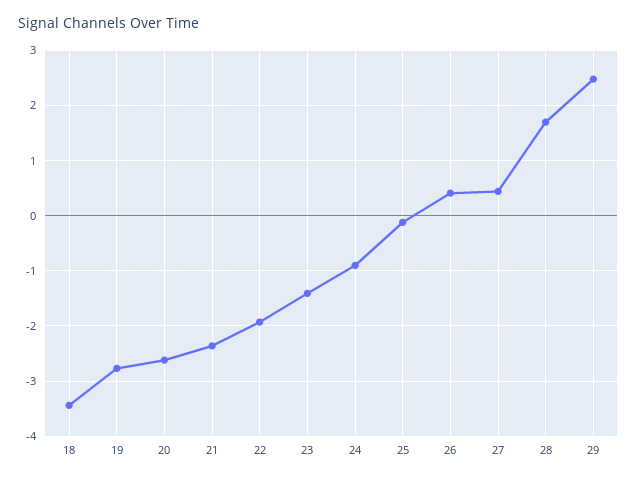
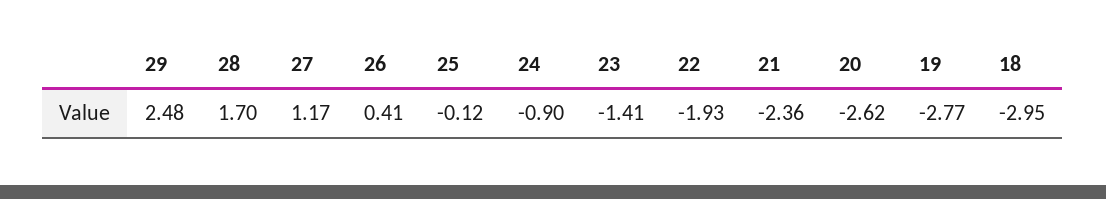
18: -3.4 -> -2.95
27: 0.4 -> 1.17

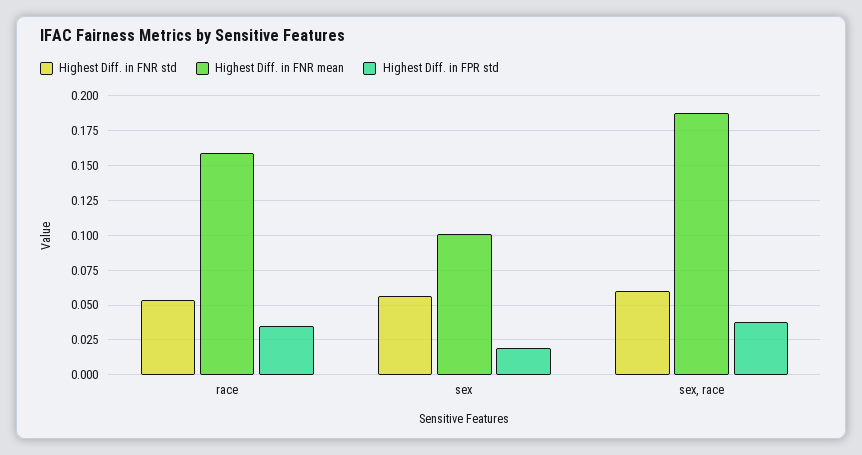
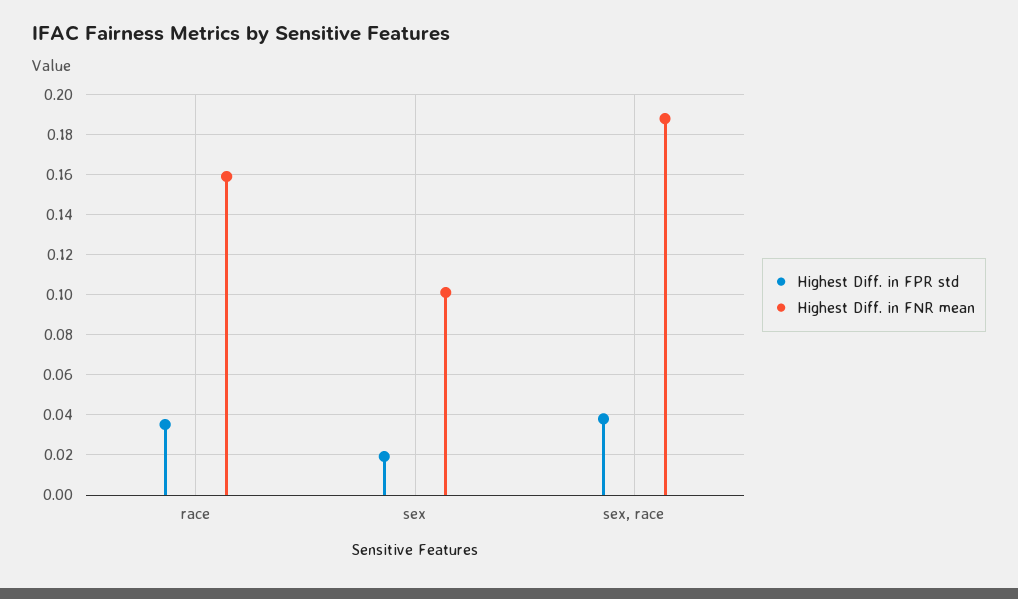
Highest Diff. in FNR std, race: 0.055 -> none
Highest Diff. in FNR std, sex: 0.055 -> none
Highest Diff. in FNR std, sex, race: 0.06 -> none

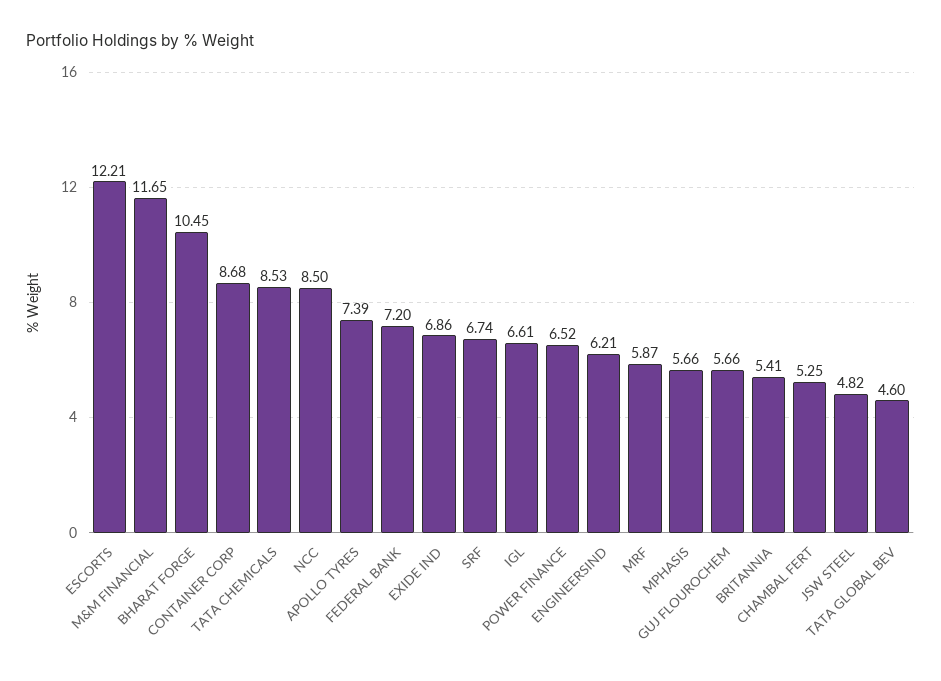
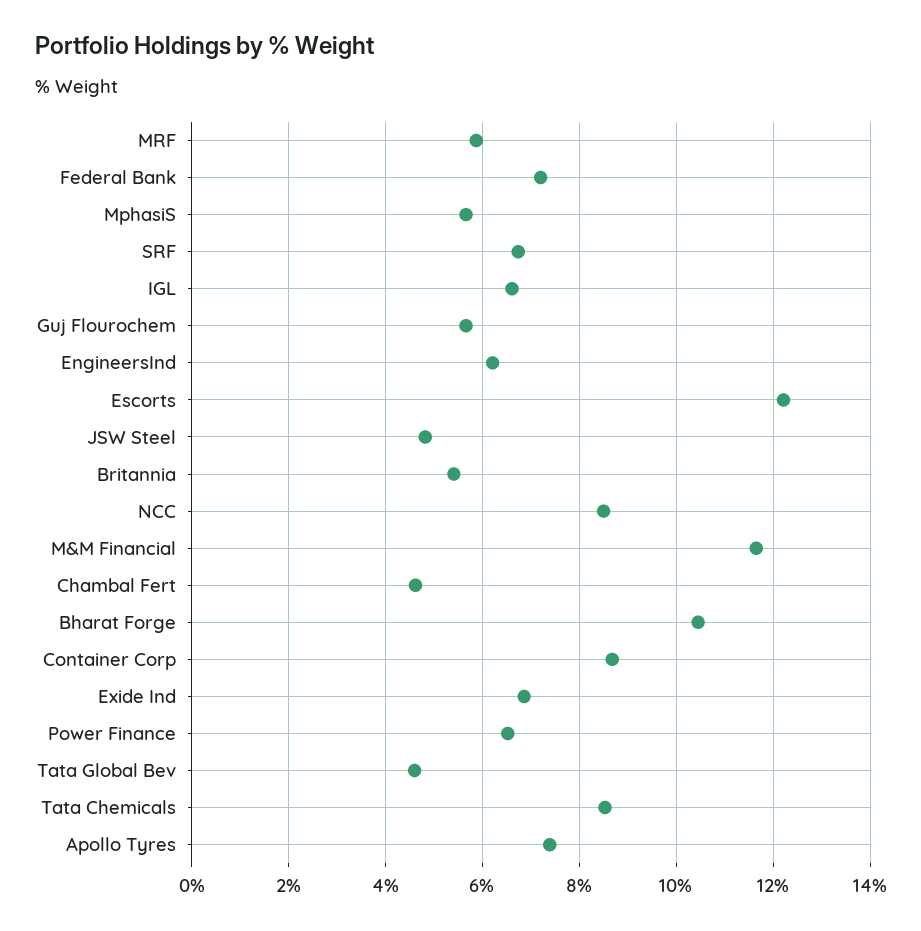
CHAMBAL FERT: 5.25 -> 4.6

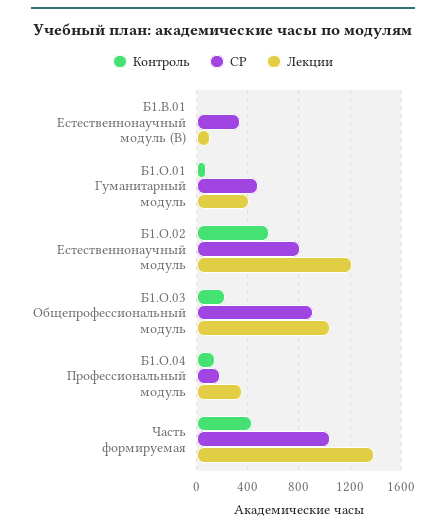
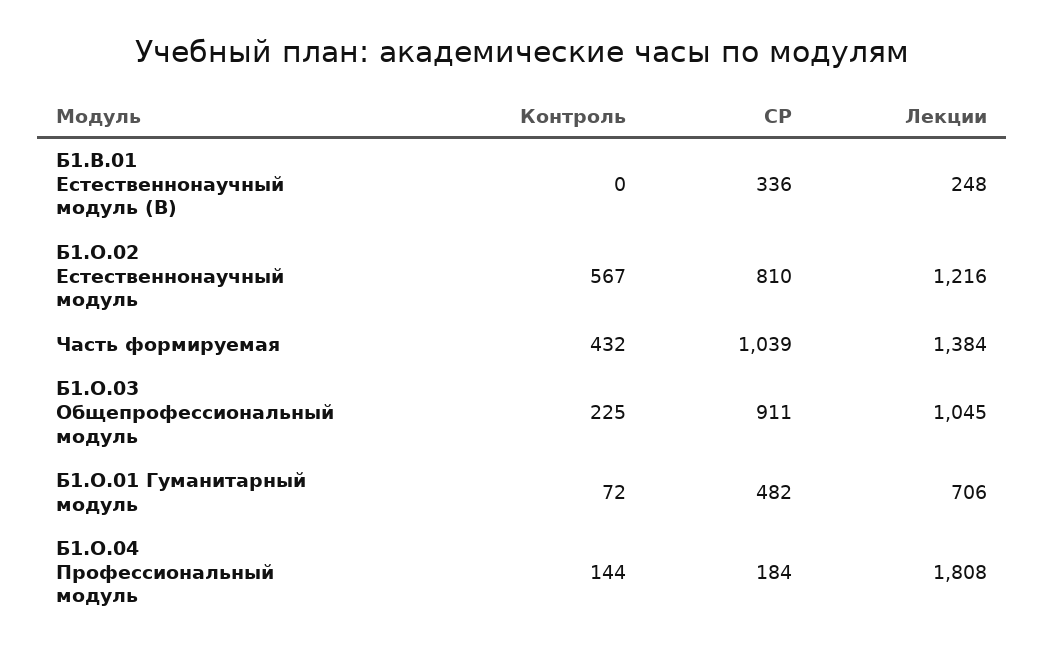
Лекции, Б1.В.01 Естественнонаучный модуль (В): 100 -> 248
Лекции, Б1.О.01 Гуманитарный модуль: 400 -> 706
Лекции, Б1.О.04 Профессиональный модуль: 350 -> 1808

--- --- ---

Work instruction:
From the line containing "Highest Diff. in FNR std, race: 0.055 -> none" down to the end of the data above, reproduce each line exactly; no pictures.

Written answer:
Highest Diff. in FNR std, race: 0.055 -> none
Highest Diff. in FNR std, sex: 0.055 -> none
Highest Diff. in FNR std, sex, race: 0.06 -> none

CHAMBAL FERT: 5.25 -> 4.6

Лекции, Б1.В.01 Естественнонаучный модуль (В): 100 -> 248
Лекции, Б1.О.01 Гуманитарный модуль: 400 -> 706
Лекции, Б1.О.04 Профессиональный модуль: 350 -> 1808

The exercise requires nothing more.